Irondale senior Mary Heinks began her athletic career by participating in track and field. She later added cross-country, which was a similar pursuit, and Nordic skiing, which was not.
A self-described “Bambi on ice” at the start, Heinks persevered. She ranked as the Knights’ fastest skier at the state meet, helping her team finish 14th. Determination helped her earn an Athena Award, presented to the most worthy female scholar-athlete at each school in the metro. The St. Paul Area Athena Awards will be presented on Wednesday.
Heinks spoke to Star Tribune reporter David La Vaque about her talents in Nordic skiing and track and field, and how she got involved in other extracurricular activities.
Q: When did your three sports come into your life?

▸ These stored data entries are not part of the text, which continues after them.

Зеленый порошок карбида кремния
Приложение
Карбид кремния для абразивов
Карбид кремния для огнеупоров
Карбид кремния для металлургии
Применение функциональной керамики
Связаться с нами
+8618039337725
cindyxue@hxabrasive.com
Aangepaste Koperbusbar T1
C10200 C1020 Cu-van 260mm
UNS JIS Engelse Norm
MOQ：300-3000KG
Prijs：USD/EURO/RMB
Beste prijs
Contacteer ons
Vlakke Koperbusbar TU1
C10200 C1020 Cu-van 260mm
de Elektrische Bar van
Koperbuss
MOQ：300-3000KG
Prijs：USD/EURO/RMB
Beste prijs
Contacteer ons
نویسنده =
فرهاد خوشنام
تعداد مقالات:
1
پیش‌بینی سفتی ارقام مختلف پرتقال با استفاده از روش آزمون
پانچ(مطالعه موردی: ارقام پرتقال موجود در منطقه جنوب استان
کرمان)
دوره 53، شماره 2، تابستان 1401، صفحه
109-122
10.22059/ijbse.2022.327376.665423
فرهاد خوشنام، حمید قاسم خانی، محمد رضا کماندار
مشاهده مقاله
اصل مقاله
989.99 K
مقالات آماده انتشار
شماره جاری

A: I first ran track in fourth grade and have been ever since. I didn’t pick up cross-country until eighth grade when I changed middle schools and one of the gym teachers, Chris Torvi, who coached the cross-country team, kind of saw some potential and asked me to try it. And he also coached Nordic skiing so I got involved in that.
Q: What events do you participate in for the track and field team?

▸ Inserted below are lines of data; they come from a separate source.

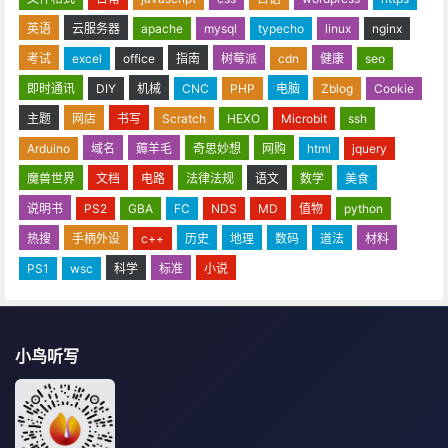
英语
云服务器
apache
mysql
typecho
linux
nginx
考试
excel
office
指南
树莓派
cdn
健康
seo
即时通讯
DIY
机械
CNC
PHP
电脑
Zblog
Cookie
主题
网店
书写
Scratch
HEXO
Microbit
ssh
Arduino
域名
薅羊毛
奇思妙想
网购
html
jquery
魔兽世界
文档
电路
法律法规
语文
数学
美食
说明书
PS2
GBA
FC
NDS
MD
值物
python
热搜
手柄外设
c++
历史
地理
数码
道法
材料
PS1
wsc
科学
标准
小说
小鸟听写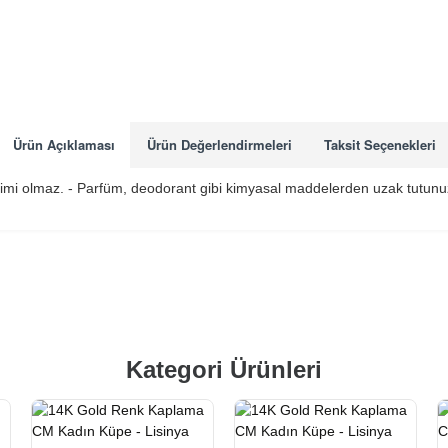
Ürün Açıklaması
Ürün Değerlendirmeleri
Taksit Seçenekleri
ğişimi olmaz. - Parfüm, deodorant gibi kimyasal maddelerden uzak tutunuz
Kategori Ürünleri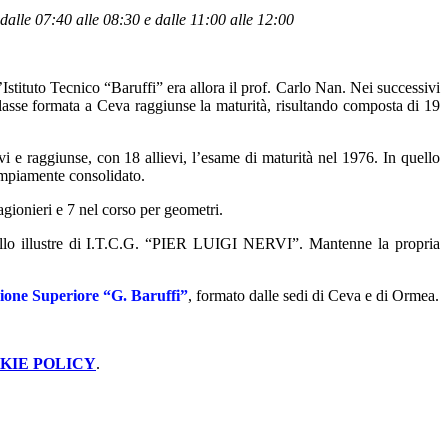
dalle 07:40 alle 08:30 e dalle 11:00 alle 12:00
stituto Tecnico “Baruffi” era allora il prof. Carlo Nan. Nei successivi
classe formata a Ceva raggiunse la maturità, risultando composta di 19
i e raggiunse, con 18 allievi, l’esame di maturità nel 1976. In quello
ampiamente consolidato.
agionieri e 7 nel corso per geometri.
lo illustre di I.T.C.G. “PIER LUIGI NERVI”. Mantenne la propria
uzione Superiore “G. Baruffi”
,
formato dalle sedi di Ceva e di Ormea.
KIE POLICY
.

A: I run the 400- and 800-meter events plus the 4x400 and 4x800 relays.
Q: Are you anticipating any sort of breakthrough this spring?
A: Definitely, because three of the girls on the 4x800 relay went to state with the team in Nordic skiing. So I think the level of endurance we’re all coming in with is higher than in years past. Last year we were fifth in our section and it will be interesting to see what we can do this year.
Q: What is your role on the 4x800?
A: I’m usually the third leg. I try to keep our spot or catch other runners and bump us up a spot. That makes for a really exciting finish because our final girl, Michelle Meyer, has quite the engine.
Q: Is there some value, mentally, having experienced the success you did?
A: I think so. It keeps the momentum rolling. It told me that I’m capable of performing at that level. Because it really was a breakthrough. I did a lot more summer Nordic ski training than I had done in previous years.
Q: Are you most proud of your rise in Nordic, considering you went from novice to state participant in five seasons?
A: I definitely am. Usually kids who are really good at Nordic have been doing it their whole lives. I came in and couldn’t ski my first time on roller skis. I don’t think I made it out of the parking lot. So it’s been really satisfying to go from Bambi on ice to the state meet.
Q: Switching to your other activities, what is the Diva Dozen?
A: It’s a singing group. Only 12 make it in out of the 70 to 80 kids in concert choir. It’s a good group to be a part of; we make some really good music. We prepare two or three songs for every concert and songs for solo or ensemble competitions.
Q: How did the native wetland and prairie restoration volunteer opportunities get on your radar?
A: That was actually through my mom, Jane. She is a certified master naturalist with the state of Minnesota. She’s had me involved in that since I was a kid. It’s pretty local, all in the Rice Creek Watershed District, which includes Long Lake in New Brighton. That’s also where we do a lot of our interval training for cross-country.
Q: What did you think of earning the Athena Award?
A: It was a really good moment because there were a lot of other really strong candidates from Irondale. I was really happy and I know my coaches were, too.